D’abord, parce qu’il n’est pas là pour se défendre et répondre. S’il était au pouvoir aujourd’hui, on lui aurait fait la courbette. Ceux qui avait lancé des accusations et des insultes à l’adresse de Abane étaient ses adversaires d’hier, comme Ahmed Ben Bella et Ali Kafi. Kafi était l’homme d’un clan, celui du MALG. Il était l’homme de Abdelhafid Boussouf. Daho Ould Kablia était un sous-fifre du MALG. Il n’avait pas de posture importante au sein de ce mouvement. Ould Kablia était loin du temps et des lieux des événements. En 1957, année de la liquidation de Abane Ramdane, Ould Kablia n’était même pas dans la Révolution. Aujourd’hui, il parle de choses qu’il ne sait pas. Il répète les rumeurs et l’idéologie d’un clan. Il reprend le credo de l’Etat profond naissant, c’est-à-dire glorifier Abane, « mort au champ d’honneur », comme cela avait été mis en avant, et le diaboliser ensuite dès que l’on a commencé à parler de son assassinat par ses compagnons.

Et d’où venaient donc ces nuages que vous évoquez dans le livre ?

C’est d’abord la question berbériste.
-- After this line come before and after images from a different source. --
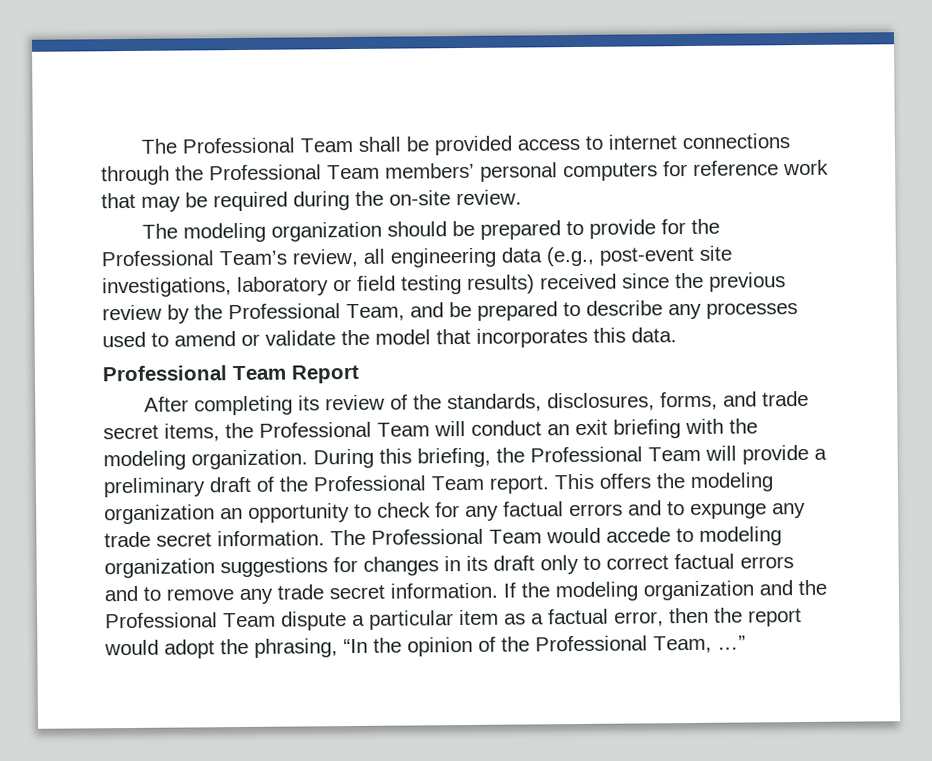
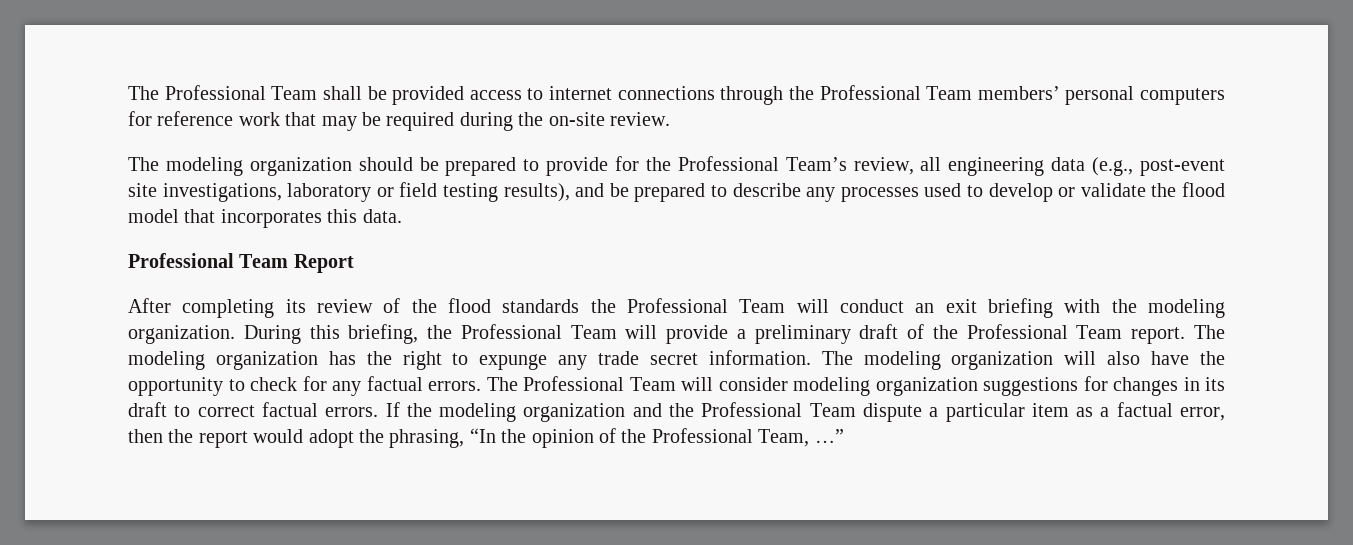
[467,272,786,294] [102,303,405,324] results) received since the previous review by the Professional Team, -> [503,183,570,202] results),
[174,331,236,347] amend -> [988,183,1053,202] develop
(370, 337) none -> [1182,182,1226,197] flood
[447,390,810,413] [103,423,220,442] standards, disclosures, forms, and trade secret items, -> [448,298,580,313] flood standards
[554,472,773,493] [104,500,662,525] This offers the modeling organization an opportunity to check for any factual errors and -> [1193,325,1225,339] [128,351,442,370] The modeling organization has the right
[371,527,694,545] Professional Team would accede to -> [863,351,1225,370] [128,376,788,396] modeling organization will also have the opportunity to check for any factual errors. The Professional Team will consider
[540,555,579,575] only -> (167, 409) none
[740,556,794,569] [104,582,498,605] errors and to remove any trade secret information. -> [325,407,379,417] errors.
Il y a eu des liquidations pendant la Révolution suite à la crise de 1949. Abane avait fait face à Messali. C’est pour cette raison que les messalistes détestaient Abane. Abane déterminait la manière d’agir avec les messalistes. Et entre le FLN et le MNA, c’était la guerre. Les messalistes étaient les premiers à passer à l’acte. Je me suis intéressé aussi à la relation entre Abane et Krim pendant la période algéroise. Krim était arrivé à la Révolution à la faveur de la crise de 1949. Il devait instaurer l’ordre en Kabylie. Ensuite, la séparation entre Abane et Krim était irrémédiable, l’un est allé au Maroc, l’autre en Tunisie. Abane était accompagné de Dahleb, Krim et Benkhedda. Ensuite ce fut la rupture définitive. Après la mise en prison des dirigeants, Krim eut l’ambition de devenir le chef national de la Révolution. Abane Ramdane était également dur avec les Egyptiens. Ce qui lui avait valu également des problèmes. Les Egyptiens cherchaient à l’époque leur intérêt. J’ai développé tout cela dans le livre.

Krim était-il derrière l’élimination de Abane ?

Oui, bien sûr. On ne va se raconter des histoires. Krim est partie prenante à 100% dans l’élimination de Abane. Maintenant, je peux le dire. Et je vais le démontrer dans mon prochain livre. Le bras criminel reste Boussouf, mais avec Krim partageant l’idée de l’assassinat.